ASSIGNMENT → The required output is every record, written out exactly.

PROVIDED RECORDS →

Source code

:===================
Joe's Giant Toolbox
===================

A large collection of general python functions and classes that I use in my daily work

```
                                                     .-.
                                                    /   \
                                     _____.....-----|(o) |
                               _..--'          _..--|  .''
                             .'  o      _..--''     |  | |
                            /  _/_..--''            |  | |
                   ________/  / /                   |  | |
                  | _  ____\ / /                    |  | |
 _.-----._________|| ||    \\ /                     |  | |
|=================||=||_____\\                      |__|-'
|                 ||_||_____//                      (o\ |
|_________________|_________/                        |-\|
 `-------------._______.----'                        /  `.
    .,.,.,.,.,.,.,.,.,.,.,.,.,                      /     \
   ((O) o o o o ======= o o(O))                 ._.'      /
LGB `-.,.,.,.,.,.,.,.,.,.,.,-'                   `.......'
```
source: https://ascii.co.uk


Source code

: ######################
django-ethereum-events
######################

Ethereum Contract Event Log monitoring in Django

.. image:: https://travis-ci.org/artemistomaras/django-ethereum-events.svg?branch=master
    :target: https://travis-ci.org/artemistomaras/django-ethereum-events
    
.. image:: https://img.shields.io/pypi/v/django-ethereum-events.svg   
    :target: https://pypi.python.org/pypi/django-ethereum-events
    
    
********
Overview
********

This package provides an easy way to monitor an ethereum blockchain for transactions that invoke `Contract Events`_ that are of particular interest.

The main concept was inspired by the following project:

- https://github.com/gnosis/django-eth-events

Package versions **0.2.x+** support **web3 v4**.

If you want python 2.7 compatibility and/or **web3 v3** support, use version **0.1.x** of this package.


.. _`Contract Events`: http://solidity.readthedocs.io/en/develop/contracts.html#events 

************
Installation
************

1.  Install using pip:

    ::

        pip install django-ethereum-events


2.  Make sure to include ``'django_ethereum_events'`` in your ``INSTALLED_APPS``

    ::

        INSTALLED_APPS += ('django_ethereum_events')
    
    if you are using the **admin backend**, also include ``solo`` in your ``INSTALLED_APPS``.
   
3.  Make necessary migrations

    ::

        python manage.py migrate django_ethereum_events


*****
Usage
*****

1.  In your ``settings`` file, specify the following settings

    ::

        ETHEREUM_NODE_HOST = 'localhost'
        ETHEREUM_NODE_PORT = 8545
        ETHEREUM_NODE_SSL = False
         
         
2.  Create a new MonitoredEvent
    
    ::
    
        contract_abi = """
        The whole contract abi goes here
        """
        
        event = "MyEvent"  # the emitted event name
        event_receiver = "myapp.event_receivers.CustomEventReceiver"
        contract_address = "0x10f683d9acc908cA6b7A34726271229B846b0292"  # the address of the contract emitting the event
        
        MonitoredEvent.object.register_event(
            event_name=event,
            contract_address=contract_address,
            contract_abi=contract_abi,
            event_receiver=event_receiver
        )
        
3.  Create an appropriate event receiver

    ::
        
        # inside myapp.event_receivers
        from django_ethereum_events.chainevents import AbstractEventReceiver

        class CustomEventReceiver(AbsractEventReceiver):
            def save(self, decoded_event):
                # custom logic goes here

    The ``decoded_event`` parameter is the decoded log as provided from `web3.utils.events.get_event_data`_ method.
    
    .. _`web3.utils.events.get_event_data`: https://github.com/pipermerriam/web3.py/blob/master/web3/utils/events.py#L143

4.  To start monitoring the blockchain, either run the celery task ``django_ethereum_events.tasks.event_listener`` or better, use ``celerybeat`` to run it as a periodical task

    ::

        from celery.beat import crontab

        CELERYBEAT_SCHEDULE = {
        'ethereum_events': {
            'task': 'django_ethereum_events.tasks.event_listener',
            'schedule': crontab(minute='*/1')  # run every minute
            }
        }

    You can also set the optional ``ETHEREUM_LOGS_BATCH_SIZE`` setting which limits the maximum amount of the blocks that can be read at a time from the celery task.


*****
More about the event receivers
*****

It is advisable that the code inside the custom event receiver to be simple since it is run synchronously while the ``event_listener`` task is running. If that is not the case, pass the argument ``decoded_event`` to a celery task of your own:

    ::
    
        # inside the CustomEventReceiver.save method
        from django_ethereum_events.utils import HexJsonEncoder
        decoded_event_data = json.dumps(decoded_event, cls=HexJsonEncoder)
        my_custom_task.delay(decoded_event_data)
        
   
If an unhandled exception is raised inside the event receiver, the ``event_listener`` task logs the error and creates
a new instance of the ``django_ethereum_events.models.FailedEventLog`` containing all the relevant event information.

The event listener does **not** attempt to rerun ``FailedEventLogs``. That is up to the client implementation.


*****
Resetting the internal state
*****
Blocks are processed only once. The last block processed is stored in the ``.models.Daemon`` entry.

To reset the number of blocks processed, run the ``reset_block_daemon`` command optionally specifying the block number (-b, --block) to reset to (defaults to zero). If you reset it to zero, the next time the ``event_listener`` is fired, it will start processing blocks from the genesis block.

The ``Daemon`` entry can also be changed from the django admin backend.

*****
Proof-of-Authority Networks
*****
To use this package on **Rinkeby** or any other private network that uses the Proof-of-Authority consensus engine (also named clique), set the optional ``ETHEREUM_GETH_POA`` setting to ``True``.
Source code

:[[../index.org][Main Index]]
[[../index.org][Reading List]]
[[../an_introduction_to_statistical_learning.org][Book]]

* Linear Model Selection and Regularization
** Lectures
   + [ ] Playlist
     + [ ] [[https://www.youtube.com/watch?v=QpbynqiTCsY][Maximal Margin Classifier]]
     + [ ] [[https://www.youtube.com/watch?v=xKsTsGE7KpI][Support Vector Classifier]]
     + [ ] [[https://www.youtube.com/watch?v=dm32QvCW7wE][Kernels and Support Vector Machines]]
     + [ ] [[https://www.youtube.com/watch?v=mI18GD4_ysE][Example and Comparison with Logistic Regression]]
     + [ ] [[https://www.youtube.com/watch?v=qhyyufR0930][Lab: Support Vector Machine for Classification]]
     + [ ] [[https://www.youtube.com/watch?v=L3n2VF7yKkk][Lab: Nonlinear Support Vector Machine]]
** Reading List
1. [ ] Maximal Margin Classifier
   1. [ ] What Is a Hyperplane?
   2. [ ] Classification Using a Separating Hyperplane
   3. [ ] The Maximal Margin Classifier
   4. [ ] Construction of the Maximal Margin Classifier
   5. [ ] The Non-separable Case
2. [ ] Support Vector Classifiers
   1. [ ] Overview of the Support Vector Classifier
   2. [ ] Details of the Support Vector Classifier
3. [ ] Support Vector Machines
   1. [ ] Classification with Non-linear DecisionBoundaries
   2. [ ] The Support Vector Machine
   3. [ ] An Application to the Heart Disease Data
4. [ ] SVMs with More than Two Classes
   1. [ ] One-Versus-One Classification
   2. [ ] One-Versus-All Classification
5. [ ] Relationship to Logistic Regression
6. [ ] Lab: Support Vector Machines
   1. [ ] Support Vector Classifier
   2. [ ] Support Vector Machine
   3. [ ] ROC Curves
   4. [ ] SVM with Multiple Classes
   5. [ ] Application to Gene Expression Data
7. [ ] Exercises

PROBLEM SOLUTION →
Source code

:===================
Joe's Giant Toolbox
===================

A large collection of general python functions and classes that I use in my daily work

```
                                                     .-.
                                                    /   \
                                     _____.....-----|(o) |
                               _..--'          _..--|  .''
                             .'  o      _..--''     |  | |
                            /  _/_..--''            |  | |
                   ________/  / /                   |  | |
                  | _  ____\ / /                    |  | |
 _.-----._________|| ||    \\ /                     |  | |
|=================||=||_____\\                      |__|-'
|                 ||_||_____//                      (o\ |
|_________________|_________/                        |-\|
 `-------------._______.----'                        /  `.
    .,.,.,.,.,.,.,.,.,.,.,.,.,                      /     \
   ((O) o o o o ======= o o(O))                 ._.'      /
LGB `-.,.,.,.,.,.,.,.,.,.,.,-'                   `.......'
```
source: https://ascii.co.uk


Source code

: ######################
django-ethereum-events
######################

Ethereum Contract Event Log monitoring in Django

.. image:: https://travis-ci.org/artemistomaras/django-ethereum-events.svg?branch=master
    :target: https://travis-ci.org/artemistomaras/django-ethereum-events
    
.. image:: https://img.shields.io/pypi/v/django-ethereum-events.svg   
    :target: https://pypi.python.org/pypi/django-ethereum-events
    
    
********
Overview
********

This package provides an easy way to monitor an ethereum blockchain for transactions that invoke `Contract Events`_ that are of particular interest.

The main concept was inspired by the following project:

- https://github.com/gnosis/django-eth-events

Package versions **0.2.x+** support **web3 v4**.

If you want python 2.7 compatibility and/or **web3 v3** support, use version **0.1.x** of this package.


.. _`Contract Events`: http://solidity.readthedocs.io/en/develop/contracts.html#events 

************
Installation
************

1.  Install using pip:

    ::

        pip install django-ethereum-events


2.  Make sure to include ``'django_ethereum_events'`` in your ``INSTALLED_APPS``

    ::

        INSTALLED_APPS += ('django_ethereum_events')
    
    if you are using the **admin backend**, also include ``solo`` in your ``INSTALLED_APPS``.
   
3.  Make necessary migrations

    ::

        python manage.py migrate django_ethereum_events


*****
Usage
*****

1.  In your ``settings`` file, specify the following settings

    ::

        ETHEREUM_NODE_HOST = 'localhost'
        ETHEREUM_NODE_PORT = 8545
        ETHEREUM_NODE_SSL = False
         
         
2.  Create a new MonitoredEvent
    
    ::
    
        contract_abi = """
        The whole contract abi goes here
        """
        
        event = "MyEvent"  # the emitted event name
        event_receiver = "myapp.event_receivers.CustomEventReceiver"
        contract_address = "0x10f683d9acc908cA6b7A34726271229B846b0292"  # the address of the contract emitting the event
        
        MonitoredEvent.object.register_event(
            event_name=event,
            contract_address=contract_address,
            contract_abi=contract_abi,
            event_receiver=event_receiver
        )
        
3.  Create an appropriate event receiver

    ::
        
        # inside myapp.event_receivers
        from django_ethereum_events.chainevents import AbstractEventReceiver

        class CustomEventReceiver(AbsractEventReceiver):
            def save(self, decoded_event):
                # custom logic goes here

    The ``decoded_event`` parameter is the decoded log as provided from `web3.utils.events.get_event_data`_ method.
    
    .. _`web3.utils.events.get_event_data`: https://github.com/pipermerriam/web3.py/blob/master/web3/utils/events.py#L143

4.  To start monitoring the blockchain, either run the celery task ``django_ethereum_events.tasks.event_listener`` or better, use ``celerybeat`` to run it as a periodical task

    ::

        from celery.beat import crontab

        CELERYBEAT_SCHEDULE = {
        'ethereum_events': {
            'task': 'django_ethereum_events.tasks.event_listener',
            'schedule': crontab(minute='*/1')  # run every minute
            }
        }

    You can also set the optional ``ETHEREUM_LOGS_BATCH_SIZE`` setting which limits the maximum amount of the blocks that can be read at a time from the celery task.


*****
More about the event receivers
*****

It is advisable that the code inside the custom event receiver to be simple since it is run synchronously while the ``event_listener`` task is running. If that is not the case, pass the argument ``decoded_event`` to a celery task of your own:

    ::
    
        # inside the CustomEventReceiver.save method
        from django_ethereum_events.utils import HexJsonEncoder
        decoded_event_data = json.dumps(decoded_event, cls=HexJsonEncoder)
        my_custom_task.delay(decoded_event_data)
        
   
If an unhandled exception is raised inside the event receiver, the ``event_listener`` task logs the error and creates
a new instance of the ``django_ethereum_events.models.FailedEventLog`` containing all the relevant event information.

The event listener does **not** attempt to rerun ``FailedEventLogs``. That is up to the client implementation.


*****
Resetting the internal state
*****
Blocks are processed only once. The last block processed is stored in the ``.models.Daemon`` entry.

To reset the number of blocks processed, run the ``reset_block_daemon`` command optionally specifying the block number (-b, --block) to reset to (defaults to zero). If you reset it to zero, the next time the ``event_listener`` is fired, it will start processing blocks from the genesis block.

The ``Daemon`` entry can also be changed from the django admin backend.

*****
Proof-of-Authority Networks
*****
To use this package on **Rinkeby** or any other private network that uses the Proof-of-Authority consensus engine (also named clique), set the optional ``ETHEREUM_GETH_POA`` setting to ``True``.
Source code

:[[../index.org][Main Index]]
[[../index.org][Reading List]]
[[../an_introduction_to_statistical_learning.org][Book]]

* Linear Model Selection and Regularization
** Lectures
   + [ ] Playlist
     + [ ] [[https://www.youtube.com/watch?v=QpbynqiTCsY][Maximal Margin Classifier]]
     + [ ] [[https://www.youtube.com/watch?v=xKsTsGE7KpI][Support Vector Classifier]]
     + [ ] [[https://www.youtube.com/watch?v=dm32QvCW7wE][Kernels and Support Vector Machines]]
     + [ ] [[https://www.youtube.com/watch?v=mI18GD4_ysE][Example and Comparison with Logistic Regression]]
     + [ ] [[https://www.youtube.com/watch?v=qhyyufR0930][Lab: Support Vector Machine for Classification]]
     + [ ] [[https://www.youtube.com/watch?v=L3n2VF7yKkk][Lab: Nonlinear Support Vector Machine]]
** Reading List
1. [ ] Maximal Margin Classifier
   1. [ ] What Is a Hyperplane?
   2. [ ] Classification Using a Separating Hyperplane
   3. [ ] The Maximal Margin Classifier
   4. [ ] Construction of the Maximal Margin Classifier
   5. [ ] The Non-separable Case
2. [ ] Support Vector Classifiers
   1. [ ] Overview of the Support Vector Classifier
   2. [ ] Details of the Support Vector Classifier
3. [ ] Support Vector Machines
   1. [ ] Classification with Non-linear DecisionBoundaries
   2. [ ] The Support Vector Machine
   3. [ ] An Application to the Heart Disease Data
4. [ ] SVMs with More than Two Classes
   1. [ ] One-Versus-One Classification
   2. [ ] One-Versus-All Classification
5. [ ] Relationship to Logistic Regression
6. [ ] Lab: Support Vector Machines
   1. [ ] Support Vector Classifier
   2. [ ] Support Vector Machine
   3. [ ] ROC Curves
   4. [ ] SVM with Multiple Classes
   5. [ ] Application to Gene Expression Data
7. [ ] Exercises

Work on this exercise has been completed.